Malam Minggu malam yang bertabur pesona cinta. Bosan dengan tulisan politik dan komentar komentar yang menghujat? Hehe ... Kenapa gak coba manjain diri dengan kisah-kisah cinta. Dan, saya seorang ibu 4 anak yang ingin selalu hidup bahagia, syalala..., menawarkan kepada Anda untuk melembutkan hati melihat sisi terang kehidupan ini. Mari kita bersama-sama mendamaikan diri kita ini dengan cinta.
Beberapa hari ini, di sebuah tivi berlangganan, diputar berulang-ulang film epik perang Troy yang diambil dari kisah Iliad-nya Homer. Walaupun film itu bercerita tentang perang tapi saya lebih suka melihat dari sisi roman cintanya. Dan dialog-dialog dalam film ini, woow kereen banget dan begitu menginspirasi saya. Film yang skenarionya ditulis David Benioff dan disutradarai Wolfgang Petersen ini sebenarnya sudah puluhan kali saya tonton tapi gak pernah sedikitpun saya merasa bosan menontonnya.

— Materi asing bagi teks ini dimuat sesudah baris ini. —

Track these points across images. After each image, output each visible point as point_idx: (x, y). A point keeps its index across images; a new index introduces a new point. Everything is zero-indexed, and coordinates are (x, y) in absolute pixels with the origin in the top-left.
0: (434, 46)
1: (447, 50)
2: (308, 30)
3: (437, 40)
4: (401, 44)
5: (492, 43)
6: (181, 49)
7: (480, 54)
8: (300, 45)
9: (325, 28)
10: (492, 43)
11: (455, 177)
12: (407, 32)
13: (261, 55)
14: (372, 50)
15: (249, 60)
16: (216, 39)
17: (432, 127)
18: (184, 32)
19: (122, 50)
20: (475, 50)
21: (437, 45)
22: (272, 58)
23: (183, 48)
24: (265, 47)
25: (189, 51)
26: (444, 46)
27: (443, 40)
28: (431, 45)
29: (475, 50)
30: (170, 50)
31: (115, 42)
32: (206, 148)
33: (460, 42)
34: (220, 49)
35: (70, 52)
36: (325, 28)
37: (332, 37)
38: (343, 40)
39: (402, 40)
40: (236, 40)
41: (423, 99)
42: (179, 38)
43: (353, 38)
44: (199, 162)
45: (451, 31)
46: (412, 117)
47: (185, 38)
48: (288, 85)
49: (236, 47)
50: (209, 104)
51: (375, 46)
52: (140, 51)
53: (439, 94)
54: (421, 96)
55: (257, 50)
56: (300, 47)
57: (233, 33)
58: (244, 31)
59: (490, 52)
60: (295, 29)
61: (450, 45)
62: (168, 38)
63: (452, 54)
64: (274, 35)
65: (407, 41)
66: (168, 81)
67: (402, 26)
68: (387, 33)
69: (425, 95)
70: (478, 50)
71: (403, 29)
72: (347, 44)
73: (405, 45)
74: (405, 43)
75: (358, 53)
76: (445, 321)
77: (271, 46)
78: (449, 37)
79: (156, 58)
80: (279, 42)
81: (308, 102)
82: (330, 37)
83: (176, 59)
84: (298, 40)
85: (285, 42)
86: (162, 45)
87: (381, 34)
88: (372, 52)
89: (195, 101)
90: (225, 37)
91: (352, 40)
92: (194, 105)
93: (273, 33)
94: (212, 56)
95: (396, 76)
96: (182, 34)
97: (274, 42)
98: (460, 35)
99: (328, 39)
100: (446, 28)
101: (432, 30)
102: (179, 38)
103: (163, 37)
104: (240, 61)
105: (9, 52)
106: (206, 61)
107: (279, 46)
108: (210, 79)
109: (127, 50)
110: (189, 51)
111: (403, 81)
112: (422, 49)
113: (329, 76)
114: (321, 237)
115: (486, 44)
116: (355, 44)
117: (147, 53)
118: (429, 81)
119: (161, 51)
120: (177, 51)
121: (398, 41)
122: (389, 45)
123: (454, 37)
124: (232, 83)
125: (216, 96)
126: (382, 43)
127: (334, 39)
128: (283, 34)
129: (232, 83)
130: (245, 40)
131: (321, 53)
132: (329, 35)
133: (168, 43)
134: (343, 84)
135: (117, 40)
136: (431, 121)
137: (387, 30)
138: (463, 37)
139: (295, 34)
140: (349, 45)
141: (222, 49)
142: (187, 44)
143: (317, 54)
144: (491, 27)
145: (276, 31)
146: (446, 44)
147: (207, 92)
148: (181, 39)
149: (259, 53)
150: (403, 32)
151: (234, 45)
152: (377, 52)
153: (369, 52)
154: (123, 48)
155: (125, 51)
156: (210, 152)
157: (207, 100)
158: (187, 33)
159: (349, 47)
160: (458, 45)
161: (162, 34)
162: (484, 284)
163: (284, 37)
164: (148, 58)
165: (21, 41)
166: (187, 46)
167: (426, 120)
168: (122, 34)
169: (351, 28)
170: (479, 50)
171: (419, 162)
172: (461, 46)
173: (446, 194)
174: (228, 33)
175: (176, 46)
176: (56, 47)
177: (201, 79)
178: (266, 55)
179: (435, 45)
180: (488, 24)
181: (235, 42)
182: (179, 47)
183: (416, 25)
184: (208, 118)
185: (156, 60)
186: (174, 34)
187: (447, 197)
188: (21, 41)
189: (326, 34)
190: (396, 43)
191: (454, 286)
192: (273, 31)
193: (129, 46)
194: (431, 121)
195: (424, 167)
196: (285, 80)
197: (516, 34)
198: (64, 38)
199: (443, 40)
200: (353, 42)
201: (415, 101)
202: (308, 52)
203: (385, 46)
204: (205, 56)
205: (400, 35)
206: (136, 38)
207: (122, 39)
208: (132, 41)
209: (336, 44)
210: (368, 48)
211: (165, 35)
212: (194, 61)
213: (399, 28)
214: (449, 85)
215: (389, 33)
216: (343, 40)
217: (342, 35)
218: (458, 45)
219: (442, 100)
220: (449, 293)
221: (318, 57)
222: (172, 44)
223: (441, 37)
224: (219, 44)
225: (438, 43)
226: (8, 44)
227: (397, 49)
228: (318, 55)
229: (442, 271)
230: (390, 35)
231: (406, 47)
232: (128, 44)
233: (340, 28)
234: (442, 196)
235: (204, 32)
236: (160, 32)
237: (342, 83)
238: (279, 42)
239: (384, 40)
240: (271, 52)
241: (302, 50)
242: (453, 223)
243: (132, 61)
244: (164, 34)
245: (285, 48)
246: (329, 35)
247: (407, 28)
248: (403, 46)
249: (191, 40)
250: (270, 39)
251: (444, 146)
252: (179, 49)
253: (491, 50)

Bagi Kompasianer yang pernah menonton film tersebut coba deh simak dialog Raja Troya, Priam (Peter O'Toole), kepada Paris (Orlando Bloom) putranya yang membawa lari Helen dari Sparta: “I've fought many wars in my time. Some I've fought for land, some for power, some for glory. I suppose fighting for love makes more sense than all the rest.” Dan dari situlah asal muasal kisah perang besar itu dimulai.
Cinta memang sulit untuk dilogikakan. Demi cinta siapapun bisa melakukan hal-hal hebat dalam hidup ini, atau sebaliknya. Dari semua kisah roman cinta dalam film itu, saya semakin terinspirasi bahwa cinta jua lah saya kira yang membuat dunia ini masih tetap berputar; bahwa cintalah yang membuat kita tetap waras dari kehidupan yang absurd ini.
Saya juga pernah sampai menitikan air mata ketika menonton film Habibie dan Ainun. Film yang mengisahkan tentang perjalanan cinta presiden ke-3 kita itu mengisahkan tentang bagaimana kesetiaan Ainun mendampingi Habibie dengan mimpi besarnya demi negara ini. Dan bagi Habibie Ainun-lah yang menjadi sumber inspirasinya karena memiliki mimpi dan mewujudkan mimpi itu tidaklah mudah. Habibie dan Ainun tahu itu. Cinta mereka terbangun justru dalam perjalanan mewujudkan mimpi itu. Dari mulai dinginnya salju di Jerman, pengorbanan Ainun, rasa sakit, kesendirian serta godaan harta dan kuasa saat mereka kembali ke Indonesia mengiringi perjalanan dua kehidupan yang menjadi satu itu. Namun setiap kisah pasti memiliki bagian akhir, dan setiap mimpi mempunyai batas-batasnya.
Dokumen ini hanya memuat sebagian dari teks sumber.